▶ **Instructions to follow**
For each line of the listing, output an exact copy.

▶ **Dataset extract**

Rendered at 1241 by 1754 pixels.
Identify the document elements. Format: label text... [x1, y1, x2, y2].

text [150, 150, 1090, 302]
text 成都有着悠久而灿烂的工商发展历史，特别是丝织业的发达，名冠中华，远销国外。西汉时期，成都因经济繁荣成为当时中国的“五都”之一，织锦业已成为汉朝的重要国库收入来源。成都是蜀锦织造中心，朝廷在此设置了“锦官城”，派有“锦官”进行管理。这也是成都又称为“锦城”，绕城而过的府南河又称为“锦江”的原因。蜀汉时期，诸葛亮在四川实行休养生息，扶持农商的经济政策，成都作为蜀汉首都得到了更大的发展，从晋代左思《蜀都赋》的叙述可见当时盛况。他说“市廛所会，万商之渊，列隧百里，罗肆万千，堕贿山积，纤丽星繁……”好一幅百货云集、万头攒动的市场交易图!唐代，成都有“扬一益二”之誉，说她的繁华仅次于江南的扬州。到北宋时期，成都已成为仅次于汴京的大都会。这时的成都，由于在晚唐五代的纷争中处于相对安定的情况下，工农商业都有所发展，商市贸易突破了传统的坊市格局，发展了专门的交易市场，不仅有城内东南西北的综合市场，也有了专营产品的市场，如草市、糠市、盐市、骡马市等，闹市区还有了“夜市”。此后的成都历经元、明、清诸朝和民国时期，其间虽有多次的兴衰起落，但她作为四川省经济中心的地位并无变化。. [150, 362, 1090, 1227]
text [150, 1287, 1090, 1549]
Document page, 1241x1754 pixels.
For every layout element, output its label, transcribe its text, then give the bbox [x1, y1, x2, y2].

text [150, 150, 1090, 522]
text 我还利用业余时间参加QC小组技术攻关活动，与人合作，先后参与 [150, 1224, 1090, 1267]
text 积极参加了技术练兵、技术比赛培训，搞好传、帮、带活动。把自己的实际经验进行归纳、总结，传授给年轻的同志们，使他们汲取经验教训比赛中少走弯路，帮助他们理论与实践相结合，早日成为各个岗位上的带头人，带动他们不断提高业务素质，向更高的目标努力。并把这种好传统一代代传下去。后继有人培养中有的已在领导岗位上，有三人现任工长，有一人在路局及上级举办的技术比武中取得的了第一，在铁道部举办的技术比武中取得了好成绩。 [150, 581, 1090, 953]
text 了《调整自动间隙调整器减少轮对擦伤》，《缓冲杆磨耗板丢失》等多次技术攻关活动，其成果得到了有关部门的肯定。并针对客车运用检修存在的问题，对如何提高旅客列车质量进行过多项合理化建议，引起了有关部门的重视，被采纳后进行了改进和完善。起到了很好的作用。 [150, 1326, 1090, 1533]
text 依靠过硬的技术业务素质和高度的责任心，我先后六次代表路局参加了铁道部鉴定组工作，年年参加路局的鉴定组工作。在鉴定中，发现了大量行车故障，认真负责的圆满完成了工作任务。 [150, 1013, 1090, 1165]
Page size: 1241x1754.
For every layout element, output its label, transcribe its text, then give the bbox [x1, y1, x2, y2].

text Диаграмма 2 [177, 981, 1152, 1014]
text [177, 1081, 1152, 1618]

▶ **Answer**
Rendered at 1241 by 1754 pixels.
Identify the document elements. Format: label text... [x1, y1, x2, y2].

text [150, 150, 1090, 302]
text 成都有着悠久而灿烂的工商发展历史，特别是丝织业的发达，名冠中华，远销国外。西汉时期，成都因经济繁荣成为当时中国的“五都”之一，织锦业已成为汉朝的重要国库收入来源。成都是蜀锦织造中心，朝廷在此设置了“锦官城”，派有“锦官”进行管理。这也是成都又称为“锦城”，绕城而过的府南河又称为“锦江”的原因。蜀汉时期，诸葛亮在四川实行休养生息，扶持农商的经济政策，成都作为蜀汉首都得到了更大的发展，从晋代左思《蜀都赋》的叙述可见当时盛况。他说“市廛所会，万商之渊，列隧百里，罗肆万千，堕贿山积，纤丽星繁……”好一幅百货云集、万头攒动的市场交易图!唐代，成都有“扬一益二”之誉，说她的繁华仅次于江南的扬州。到北宋时期，成都已成为仅次于汴京的大都会。这时的成都，由于在晚唐五代的纷争中处于相对安定的情况下，工农商业都有所发展，商市贸易突破了传统的坊市格局，发展了专门的交易市场，不仅有城内东南西北的综合市场，也有了专营产品的市场，如草市、糠市、盐市、骡马市等，闹市区还有了“夜市”。此后的成都历经元、明、清诸朝和民国时期，其间虽有多次的兴衰起落，但她作为四川省经济中心的地位并无变化。. [150, 362, 1090, 1227]
text [150, 1287, 1090, 1549]
Document page, 1241x1754 pixels.
For every layout element, output its label, transcribe its text, then give the bbox [x1, y1, x2, y2].

text [150, 150, 1090, 522]
text 我还利用业余时间参加QC小组技术攻关活动，与人合作，先后参与 [150, 1224, 1090, 1267]
text 积极参加了技术练兵、技术比赛培训，搞好传、帮、带活动。把自己的实际经验进行归纳、总结，传授给年轻的同志们，使他们汲取经验教训比赛中少走弯路，帮助他们理论与实践相结合，早日成为各个岗位上的带头人，带动他们不断提高业务素质，向更高的目标努力。并把这种好传统一代代传下去。后继有人培养中有的已在领导岗位上，有三人现任工长，有一人在路局及上级举办的技术比武中取得的了第一，在铁道部举办的技术比武中取得了好成绩。 [150, 581, 1090, 953]
text 了《调整自动间隙调整器减少轮对擦伤》，《缓冲杆磨耗板丢失》等多次技术攻关活动，其成果得到了有关部门的肯定。并针对客车运用检修存在的问题，对如何提高旅客列车质量进行过多项合理化建议，引起了有关部门的重视，被采纳后进行了改进和完善。起到了很好的作用。 [150, 1326, 1090, 1533]
text 依靠过硬的技术业务素质和高度的责任心，我先后六次代表路局参加了铁道部鉴定组工作，年年参加路局的鉴定组工作。在鉴定中，发现了大量行车故障，认真负责的圆满完成了工作任务。 [150, 1013, 1090, 1165]
Page size: 1241x1754.
For every layout element, output its label, transcribe its text, then give the bbox [x1, y1, x2, y2].

text Диаграмма 2 [177, 981, 1152, 1014]
text [177, 1081, 1152, 1618]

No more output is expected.